- Verilen metin -

Şiir, onun için artık kapitalizmin eleştirisinde,
proletaryanın savaşımında
edebi-estetik bir araçtır. Kapitalizmin sanat ve şiirle
ilişkisini, kapitalist
piyasada şairin, yazarın konumunu kuramsal olarak şu şekilde ortaya
koyar:
“Sanat
ve şiirle kapitalist üretim biçimi ilişkisi
bakımından tinsel üretim ile maddi üretim arasındaki
bağlantıyı incelemek için,
her şeyden çok, maddi üretimin kendisini bir
kategori olarak değil de belirli
tarihsel biçimi bakımından kavramak zorunludur.
Böylece, örneğin, farklı tinsel
üretim biçimleri, kapitalist üretim
tarzına ve ortaçağın üretim tarzına uyar.

- Çalışma malzemesi -
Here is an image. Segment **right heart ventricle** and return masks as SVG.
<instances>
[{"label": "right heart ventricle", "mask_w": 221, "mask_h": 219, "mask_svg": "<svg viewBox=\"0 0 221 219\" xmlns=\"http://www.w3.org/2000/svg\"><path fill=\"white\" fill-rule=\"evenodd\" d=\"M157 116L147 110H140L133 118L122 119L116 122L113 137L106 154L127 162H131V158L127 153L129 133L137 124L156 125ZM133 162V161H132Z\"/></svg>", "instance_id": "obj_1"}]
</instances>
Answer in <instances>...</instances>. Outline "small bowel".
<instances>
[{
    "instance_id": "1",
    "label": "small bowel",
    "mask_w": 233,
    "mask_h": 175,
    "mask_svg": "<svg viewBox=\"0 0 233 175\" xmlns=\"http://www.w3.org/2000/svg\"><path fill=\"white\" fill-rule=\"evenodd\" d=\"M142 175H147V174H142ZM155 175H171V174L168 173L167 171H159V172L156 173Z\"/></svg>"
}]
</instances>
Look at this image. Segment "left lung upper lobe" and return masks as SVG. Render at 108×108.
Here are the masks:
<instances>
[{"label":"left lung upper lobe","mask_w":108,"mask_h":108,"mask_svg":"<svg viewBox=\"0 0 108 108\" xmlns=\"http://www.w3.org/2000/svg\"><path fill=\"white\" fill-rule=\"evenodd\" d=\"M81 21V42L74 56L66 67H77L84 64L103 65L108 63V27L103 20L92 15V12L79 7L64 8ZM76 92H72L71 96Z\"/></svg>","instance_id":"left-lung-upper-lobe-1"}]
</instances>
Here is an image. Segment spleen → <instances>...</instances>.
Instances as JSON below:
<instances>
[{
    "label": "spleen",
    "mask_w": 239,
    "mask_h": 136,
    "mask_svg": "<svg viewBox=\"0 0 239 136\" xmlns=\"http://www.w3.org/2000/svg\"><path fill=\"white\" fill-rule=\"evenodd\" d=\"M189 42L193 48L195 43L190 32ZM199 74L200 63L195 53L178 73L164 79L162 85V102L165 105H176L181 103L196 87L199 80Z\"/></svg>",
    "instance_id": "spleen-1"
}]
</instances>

- Alıştırma yönergeleri -
• A. Verilen metne göre aşağıdaki soruları yanıtlayın:
(i) Şiir, kapitalizmin eleştirisinde ve proletaryanın savaşımında nasıl bir araçtır?
(ii) Tinsel üretim ile maddi üretim arasındaki bağlantıyı incelemek için maddi üretim nasıl kavranmalıdır?
(iii) Farklı tinsel üretim biçimleri hangi üretim tarzlarına uyar?
• B. Girdilerde "upper" dizesinin geçtiği tüm satırları bulun ve kopyalayın.
Metin ile girdiler ayrı kaynaklardan alınmıştır.

- Nihai sonuçlar -
• A.
(i) Edebi-estetik bir araçtır.
(ii) Bir kategori olarak değil, belirli tarihsel biçimi bakımından kavranmalıdır.
(iii) Kapitalist üretim tarzına ve ortaçağın üretim tarzına uyar.

• B.
Look at this image. Segment "left lung upper lobe" and return masks as SVG. Render at 108×108.
[{"label":"left lung upper lobe","mask_w":108,"mask_h":108,"mask_svg":"<svg viewBox=\"0 0 108 108\" xmlns=\"http://www.w3.org/2000/svg\"><path fill=\"white\" fill-rule=\"evenodd\" d=\"M81 21V42L74 56L66 67H77L84 64L103 65L108 63V27L103 20L92 15V12L79 7L64 8ZM76 92H72L71 96Z\"/></svg>","instance_id":"left-lung-upper-lobe-1"}]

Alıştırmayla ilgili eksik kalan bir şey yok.